3. How do you think the pandemic has affected adolescent mental health?

We won’t fully know the impact of the pandemic for at least the next five years or more, but some of the numbers we have indicate that mental illness among young people has increased. Before the pandemic, figures showed that one in nine young people aged 5 to 19 had mental health problems, the two main ones being anxiety and depression. That number of 1 in 9 has grown to 1 in 6 since the start of the pandemic, with depression and anxiety also being the two highest of those numbers. Depression is of great concern as it was escalating in the world before Covid and now there is great concern as to how this is going to affect the general population as we are seeing a strong correlation between clinical depression and suicide, which has also increased during the pandemic. Eating disorders have also increased massively and this could be due to the fact that those who needed treatment could not access it and also that good follow-up from school or peers decreased. Thus, all mental health problems have increased to our knowledge.

4. What strategies can we adopt to take care of our daily mental health?

All the kinds of good things you really hear in school. It goes without saying that if we take care of our physical health, it will also help our mental health. Eat well and regularly, have a good sleep routine, rest is an important part of your physical health, and in general you know your body. If you think it’s not working exactly the way it should, go get a checkup. It is important to maintain a certain level of activity, exercise helps improve mental health in different ways: be it sports, art, drama or even mindfulness. Anything that helps you deal with stress better is good on a daily basis and also helps you manage your workload to try and spread it out as procrastination can lead to unnecessary stress. Connecting with friends is crucial and listening to music is also proven to help you relax. I am a real advocate for knowing your emotions and how to deal with them. Our emotions can lead to overdoing or triggering poor mental health and trying to understand you and determine the root cause of our feelings can be a key strategy we can adopt. It helps to determine if this is a circumstantial, temporary feeling, or if it is the expression of something deeper that you don’t know how to express or deal with.
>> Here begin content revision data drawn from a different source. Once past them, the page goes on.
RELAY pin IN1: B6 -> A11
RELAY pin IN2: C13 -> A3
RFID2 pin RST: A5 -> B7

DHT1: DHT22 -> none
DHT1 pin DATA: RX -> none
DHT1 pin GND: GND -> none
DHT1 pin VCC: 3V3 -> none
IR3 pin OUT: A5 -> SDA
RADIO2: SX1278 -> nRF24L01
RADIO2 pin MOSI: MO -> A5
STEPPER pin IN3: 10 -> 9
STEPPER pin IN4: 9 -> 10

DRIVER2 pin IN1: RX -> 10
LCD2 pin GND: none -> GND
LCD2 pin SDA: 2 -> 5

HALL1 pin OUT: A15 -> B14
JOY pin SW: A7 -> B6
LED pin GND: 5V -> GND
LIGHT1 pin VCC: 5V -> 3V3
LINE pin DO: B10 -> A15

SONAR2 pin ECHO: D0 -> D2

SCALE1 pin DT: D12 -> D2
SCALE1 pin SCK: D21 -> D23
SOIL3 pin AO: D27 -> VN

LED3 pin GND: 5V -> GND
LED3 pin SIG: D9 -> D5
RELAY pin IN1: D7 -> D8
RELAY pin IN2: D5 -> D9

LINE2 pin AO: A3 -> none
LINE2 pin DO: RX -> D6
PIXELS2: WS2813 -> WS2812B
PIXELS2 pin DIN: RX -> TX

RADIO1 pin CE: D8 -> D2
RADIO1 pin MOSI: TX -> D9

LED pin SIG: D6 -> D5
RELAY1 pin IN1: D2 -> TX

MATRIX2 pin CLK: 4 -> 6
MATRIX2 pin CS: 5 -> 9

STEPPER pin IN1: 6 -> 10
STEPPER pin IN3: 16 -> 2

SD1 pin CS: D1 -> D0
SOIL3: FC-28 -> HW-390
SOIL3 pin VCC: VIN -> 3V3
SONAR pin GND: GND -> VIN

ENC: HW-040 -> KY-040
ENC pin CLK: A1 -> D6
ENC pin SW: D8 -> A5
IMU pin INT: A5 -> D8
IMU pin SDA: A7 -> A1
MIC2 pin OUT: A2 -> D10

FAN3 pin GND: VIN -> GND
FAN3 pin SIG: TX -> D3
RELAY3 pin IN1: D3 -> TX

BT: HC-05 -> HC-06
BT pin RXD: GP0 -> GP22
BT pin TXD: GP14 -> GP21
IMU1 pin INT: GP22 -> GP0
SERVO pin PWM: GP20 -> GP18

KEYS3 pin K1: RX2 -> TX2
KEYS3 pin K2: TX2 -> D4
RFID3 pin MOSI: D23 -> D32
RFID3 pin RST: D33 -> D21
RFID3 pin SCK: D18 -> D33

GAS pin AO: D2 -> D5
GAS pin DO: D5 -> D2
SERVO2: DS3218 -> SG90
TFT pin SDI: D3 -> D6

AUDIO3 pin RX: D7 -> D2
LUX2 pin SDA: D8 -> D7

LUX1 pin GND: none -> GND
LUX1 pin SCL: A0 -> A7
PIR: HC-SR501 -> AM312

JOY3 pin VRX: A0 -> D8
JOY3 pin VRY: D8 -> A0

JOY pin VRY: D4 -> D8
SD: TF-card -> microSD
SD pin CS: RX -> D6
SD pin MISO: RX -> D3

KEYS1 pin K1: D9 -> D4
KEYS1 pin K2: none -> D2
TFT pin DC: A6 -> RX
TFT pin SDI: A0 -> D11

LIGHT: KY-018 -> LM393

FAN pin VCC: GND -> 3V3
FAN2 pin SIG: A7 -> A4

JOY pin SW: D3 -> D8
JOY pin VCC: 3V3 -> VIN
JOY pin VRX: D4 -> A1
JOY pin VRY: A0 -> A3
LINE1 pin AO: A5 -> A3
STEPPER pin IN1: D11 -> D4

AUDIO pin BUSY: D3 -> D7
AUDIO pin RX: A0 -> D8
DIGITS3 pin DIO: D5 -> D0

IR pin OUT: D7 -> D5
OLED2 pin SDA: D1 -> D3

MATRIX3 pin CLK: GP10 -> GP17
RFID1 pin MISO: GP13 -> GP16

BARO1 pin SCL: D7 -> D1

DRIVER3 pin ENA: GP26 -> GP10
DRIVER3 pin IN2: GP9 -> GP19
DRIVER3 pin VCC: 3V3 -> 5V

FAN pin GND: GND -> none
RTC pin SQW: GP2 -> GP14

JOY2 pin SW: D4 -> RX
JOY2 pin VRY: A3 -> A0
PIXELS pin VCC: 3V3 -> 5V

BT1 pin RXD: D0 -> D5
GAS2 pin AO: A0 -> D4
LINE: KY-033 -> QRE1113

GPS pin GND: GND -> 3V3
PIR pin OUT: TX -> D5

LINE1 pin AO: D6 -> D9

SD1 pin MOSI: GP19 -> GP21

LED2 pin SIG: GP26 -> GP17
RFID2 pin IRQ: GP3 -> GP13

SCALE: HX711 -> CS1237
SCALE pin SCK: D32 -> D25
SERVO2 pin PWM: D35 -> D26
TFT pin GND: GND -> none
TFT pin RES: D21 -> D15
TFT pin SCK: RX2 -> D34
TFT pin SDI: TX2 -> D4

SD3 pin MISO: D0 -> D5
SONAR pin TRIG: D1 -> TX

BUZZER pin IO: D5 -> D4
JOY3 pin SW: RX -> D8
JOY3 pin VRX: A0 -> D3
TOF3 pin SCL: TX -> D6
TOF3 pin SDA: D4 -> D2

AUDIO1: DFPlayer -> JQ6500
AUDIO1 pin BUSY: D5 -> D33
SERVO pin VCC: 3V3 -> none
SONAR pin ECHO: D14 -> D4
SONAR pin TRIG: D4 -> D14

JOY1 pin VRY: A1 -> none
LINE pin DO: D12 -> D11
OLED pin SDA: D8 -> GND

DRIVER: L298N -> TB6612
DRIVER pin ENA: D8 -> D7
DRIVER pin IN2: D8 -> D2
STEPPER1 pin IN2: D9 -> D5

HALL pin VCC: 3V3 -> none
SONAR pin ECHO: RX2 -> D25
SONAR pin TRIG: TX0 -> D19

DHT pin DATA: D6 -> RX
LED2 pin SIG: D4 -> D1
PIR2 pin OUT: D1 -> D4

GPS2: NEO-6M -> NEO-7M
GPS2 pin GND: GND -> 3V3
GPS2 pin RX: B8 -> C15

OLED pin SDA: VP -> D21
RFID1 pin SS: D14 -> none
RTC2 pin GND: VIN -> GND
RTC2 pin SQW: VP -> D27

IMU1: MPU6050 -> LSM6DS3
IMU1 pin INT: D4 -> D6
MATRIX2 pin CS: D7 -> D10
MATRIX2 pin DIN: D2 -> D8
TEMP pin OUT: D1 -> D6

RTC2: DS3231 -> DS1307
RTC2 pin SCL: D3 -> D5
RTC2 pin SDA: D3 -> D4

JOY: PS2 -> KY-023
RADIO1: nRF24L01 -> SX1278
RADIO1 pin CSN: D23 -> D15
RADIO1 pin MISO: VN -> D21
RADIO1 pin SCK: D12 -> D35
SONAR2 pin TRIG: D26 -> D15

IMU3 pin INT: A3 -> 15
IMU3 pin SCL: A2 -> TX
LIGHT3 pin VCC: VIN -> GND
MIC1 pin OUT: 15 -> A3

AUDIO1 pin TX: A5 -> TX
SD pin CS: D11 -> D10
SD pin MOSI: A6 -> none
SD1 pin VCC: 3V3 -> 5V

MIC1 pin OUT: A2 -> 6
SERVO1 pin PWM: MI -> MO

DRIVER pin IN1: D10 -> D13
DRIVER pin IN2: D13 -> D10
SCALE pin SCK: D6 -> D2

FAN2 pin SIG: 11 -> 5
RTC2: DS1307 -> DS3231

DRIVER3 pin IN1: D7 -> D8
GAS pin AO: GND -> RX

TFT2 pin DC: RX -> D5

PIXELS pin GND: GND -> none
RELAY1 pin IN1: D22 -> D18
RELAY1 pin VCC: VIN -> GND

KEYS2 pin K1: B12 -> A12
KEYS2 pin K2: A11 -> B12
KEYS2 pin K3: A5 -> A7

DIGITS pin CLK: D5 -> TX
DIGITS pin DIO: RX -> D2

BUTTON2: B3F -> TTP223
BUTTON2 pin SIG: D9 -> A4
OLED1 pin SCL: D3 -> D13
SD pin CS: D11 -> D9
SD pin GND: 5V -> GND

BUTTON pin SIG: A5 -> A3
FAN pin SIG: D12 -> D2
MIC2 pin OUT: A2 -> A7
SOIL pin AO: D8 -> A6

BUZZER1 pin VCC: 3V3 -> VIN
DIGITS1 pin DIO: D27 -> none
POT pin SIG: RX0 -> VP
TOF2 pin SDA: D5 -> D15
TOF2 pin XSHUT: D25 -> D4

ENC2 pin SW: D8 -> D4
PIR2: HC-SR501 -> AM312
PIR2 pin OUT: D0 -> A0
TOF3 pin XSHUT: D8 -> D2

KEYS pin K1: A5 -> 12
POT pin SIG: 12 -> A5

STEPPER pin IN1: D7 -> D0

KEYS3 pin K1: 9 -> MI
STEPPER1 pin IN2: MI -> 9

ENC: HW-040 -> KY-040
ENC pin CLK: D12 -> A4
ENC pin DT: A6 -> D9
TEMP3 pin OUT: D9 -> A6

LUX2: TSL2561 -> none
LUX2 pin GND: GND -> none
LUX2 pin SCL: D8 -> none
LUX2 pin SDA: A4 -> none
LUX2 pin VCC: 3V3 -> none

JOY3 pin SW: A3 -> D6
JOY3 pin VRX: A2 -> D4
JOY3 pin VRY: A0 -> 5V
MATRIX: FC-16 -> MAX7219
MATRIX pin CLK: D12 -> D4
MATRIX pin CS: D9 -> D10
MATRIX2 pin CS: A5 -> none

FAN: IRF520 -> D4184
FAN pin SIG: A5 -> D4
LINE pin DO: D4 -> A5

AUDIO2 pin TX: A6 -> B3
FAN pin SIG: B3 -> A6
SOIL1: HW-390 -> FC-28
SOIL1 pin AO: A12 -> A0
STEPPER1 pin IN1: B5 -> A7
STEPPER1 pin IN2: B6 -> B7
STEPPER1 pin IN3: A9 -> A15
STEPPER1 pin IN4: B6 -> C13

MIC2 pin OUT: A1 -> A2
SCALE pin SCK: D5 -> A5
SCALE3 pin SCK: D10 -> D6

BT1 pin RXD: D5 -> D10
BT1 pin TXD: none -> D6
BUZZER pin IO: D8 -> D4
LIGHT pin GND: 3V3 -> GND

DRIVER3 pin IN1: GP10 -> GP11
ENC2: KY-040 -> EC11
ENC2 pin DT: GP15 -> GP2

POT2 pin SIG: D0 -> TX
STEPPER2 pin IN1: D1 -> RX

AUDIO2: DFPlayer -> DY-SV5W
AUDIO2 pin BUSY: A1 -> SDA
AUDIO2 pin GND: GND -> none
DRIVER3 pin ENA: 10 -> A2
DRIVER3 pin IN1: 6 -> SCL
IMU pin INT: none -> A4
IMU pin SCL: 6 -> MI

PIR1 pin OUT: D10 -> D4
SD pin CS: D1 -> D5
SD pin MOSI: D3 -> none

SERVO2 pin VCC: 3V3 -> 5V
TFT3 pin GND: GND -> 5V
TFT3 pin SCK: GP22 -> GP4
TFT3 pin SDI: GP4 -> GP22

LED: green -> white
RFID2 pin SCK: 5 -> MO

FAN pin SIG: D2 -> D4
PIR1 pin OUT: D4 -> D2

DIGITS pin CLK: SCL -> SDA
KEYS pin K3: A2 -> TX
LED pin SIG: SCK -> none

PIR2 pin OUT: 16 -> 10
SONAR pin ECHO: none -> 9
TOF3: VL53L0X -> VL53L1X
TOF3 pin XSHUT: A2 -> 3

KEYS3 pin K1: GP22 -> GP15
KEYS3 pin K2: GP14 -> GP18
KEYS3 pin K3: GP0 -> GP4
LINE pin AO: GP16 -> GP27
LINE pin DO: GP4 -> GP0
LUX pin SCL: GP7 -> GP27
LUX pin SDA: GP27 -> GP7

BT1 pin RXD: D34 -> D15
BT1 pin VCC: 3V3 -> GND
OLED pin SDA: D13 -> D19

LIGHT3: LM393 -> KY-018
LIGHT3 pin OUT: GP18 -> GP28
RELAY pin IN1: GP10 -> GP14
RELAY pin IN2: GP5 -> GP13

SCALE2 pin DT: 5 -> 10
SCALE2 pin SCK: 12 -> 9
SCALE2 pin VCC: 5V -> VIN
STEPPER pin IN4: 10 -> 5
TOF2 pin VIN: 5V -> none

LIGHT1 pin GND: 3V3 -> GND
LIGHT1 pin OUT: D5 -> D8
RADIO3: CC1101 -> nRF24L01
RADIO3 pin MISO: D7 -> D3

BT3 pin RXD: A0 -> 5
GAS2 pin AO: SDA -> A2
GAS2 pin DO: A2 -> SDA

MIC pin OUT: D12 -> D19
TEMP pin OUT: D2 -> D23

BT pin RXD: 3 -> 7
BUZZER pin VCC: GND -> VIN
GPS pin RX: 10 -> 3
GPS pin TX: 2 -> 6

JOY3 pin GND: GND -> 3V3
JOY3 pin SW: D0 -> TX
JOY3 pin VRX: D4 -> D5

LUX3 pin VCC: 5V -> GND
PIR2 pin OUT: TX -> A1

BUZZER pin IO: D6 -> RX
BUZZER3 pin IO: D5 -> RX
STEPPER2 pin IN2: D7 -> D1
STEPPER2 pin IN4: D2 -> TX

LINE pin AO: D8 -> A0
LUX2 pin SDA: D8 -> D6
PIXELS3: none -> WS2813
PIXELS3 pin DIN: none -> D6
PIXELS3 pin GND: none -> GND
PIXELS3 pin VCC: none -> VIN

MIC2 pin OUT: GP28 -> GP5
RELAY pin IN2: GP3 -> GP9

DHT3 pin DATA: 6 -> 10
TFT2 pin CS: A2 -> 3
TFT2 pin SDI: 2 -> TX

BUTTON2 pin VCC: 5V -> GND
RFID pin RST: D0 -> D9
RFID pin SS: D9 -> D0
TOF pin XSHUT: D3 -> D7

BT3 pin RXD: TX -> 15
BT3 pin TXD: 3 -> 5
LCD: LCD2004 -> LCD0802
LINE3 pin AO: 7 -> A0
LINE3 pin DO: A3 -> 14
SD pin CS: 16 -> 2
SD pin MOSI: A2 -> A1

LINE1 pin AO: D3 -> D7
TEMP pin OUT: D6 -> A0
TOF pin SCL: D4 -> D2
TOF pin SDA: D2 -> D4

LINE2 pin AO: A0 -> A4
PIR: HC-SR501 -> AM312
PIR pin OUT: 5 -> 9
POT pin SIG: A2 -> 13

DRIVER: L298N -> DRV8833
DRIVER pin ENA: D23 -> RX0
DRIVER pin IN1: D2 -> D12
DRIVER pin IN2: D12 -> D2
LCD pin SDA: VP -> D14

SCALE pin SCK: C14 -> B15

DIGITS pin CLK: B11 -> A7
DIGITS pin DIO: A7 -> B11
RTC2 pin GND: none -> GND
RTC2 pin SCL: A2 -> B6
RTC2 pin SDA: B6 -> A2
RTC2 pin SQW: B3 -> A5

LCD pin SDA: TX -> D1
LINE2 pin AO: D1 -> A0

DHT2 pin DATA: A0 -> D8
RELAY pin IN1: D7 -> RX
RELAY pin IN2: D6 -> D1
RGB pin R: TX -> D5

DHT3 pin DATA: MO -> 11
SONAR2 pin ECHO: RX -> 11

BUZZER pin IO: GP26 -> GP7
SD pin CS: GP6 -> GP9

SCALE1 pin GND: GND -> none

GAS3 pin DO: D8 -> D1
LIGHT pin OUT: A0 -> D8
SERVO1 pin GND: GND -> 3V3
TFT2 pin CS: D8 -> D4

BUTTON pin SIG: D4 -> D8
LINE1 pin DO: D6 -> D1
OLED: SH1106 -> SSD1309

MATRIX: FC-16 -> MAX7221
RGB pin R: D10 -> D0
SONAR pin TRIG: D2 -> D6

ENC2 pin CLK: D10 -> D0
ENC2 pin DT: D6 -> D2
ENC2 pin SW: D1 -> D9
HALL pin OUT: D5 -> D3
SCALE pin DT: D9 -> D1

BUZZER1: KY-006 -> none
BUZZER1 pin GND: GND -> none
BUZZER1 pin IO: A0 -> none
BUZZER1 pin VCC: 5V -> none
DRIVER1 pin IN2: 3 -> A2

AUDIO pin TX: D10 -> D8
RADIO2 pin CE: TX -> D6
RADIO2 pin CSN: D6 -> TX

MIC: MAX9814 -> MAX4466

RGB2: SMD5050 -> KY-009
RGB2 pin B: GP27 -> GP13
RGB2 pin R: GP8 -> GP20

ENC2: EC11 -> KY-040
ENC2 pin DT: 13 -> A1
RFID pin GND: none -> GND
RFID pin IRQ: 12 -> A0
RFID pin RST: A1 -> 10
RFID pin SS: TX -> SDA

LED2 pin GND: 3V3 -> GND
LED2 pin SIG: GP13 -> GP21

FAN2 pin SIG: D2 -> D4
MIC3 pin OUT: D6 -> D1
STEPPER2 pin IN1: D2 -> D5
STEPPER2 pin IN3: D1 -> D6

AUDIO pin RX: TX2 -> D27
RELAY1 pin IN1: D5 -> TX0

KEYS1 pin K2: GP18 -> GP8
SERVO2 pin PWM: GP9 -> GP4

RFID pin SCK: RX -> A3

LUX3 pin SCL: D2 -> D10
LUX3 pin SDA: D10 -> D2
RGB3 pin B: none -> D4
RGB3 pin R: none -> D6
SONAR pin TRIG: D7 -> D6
5. Is there anything we can do more to help combat the more common winter seasonal lows?

Yes, I think that’s a very good question. Some of us seem to be more vulnerable to a condition called SAD, Seasonal Affective Disorder, and this has to do with the amount of light received through our retina and the breakdown of certain chemicals. If this is you or if you generally feel lower in the winter, I recommend trying to make the most of the daylight hours, so you may need to try getting up earlier. Also, for a lot of people, winter can be a real lonely time where a lot of people don’t want to go out or there is less going on, so maybe see if you can go online and log in from one place. different way. And another thing that I obviously think is that we need to eat better in the winter because we lose more energy, so just watch how well you maintain yourself.

6. If you had a message for our readers, what would it be?

Tackling mental health issues early is extremely helpful, and the sooner you tackle something, the faster you can change it. There are some great treatment strategies out there and there is no reason for this mental illness to follow you for the rest of your life. But get there early, get support, and get back on track.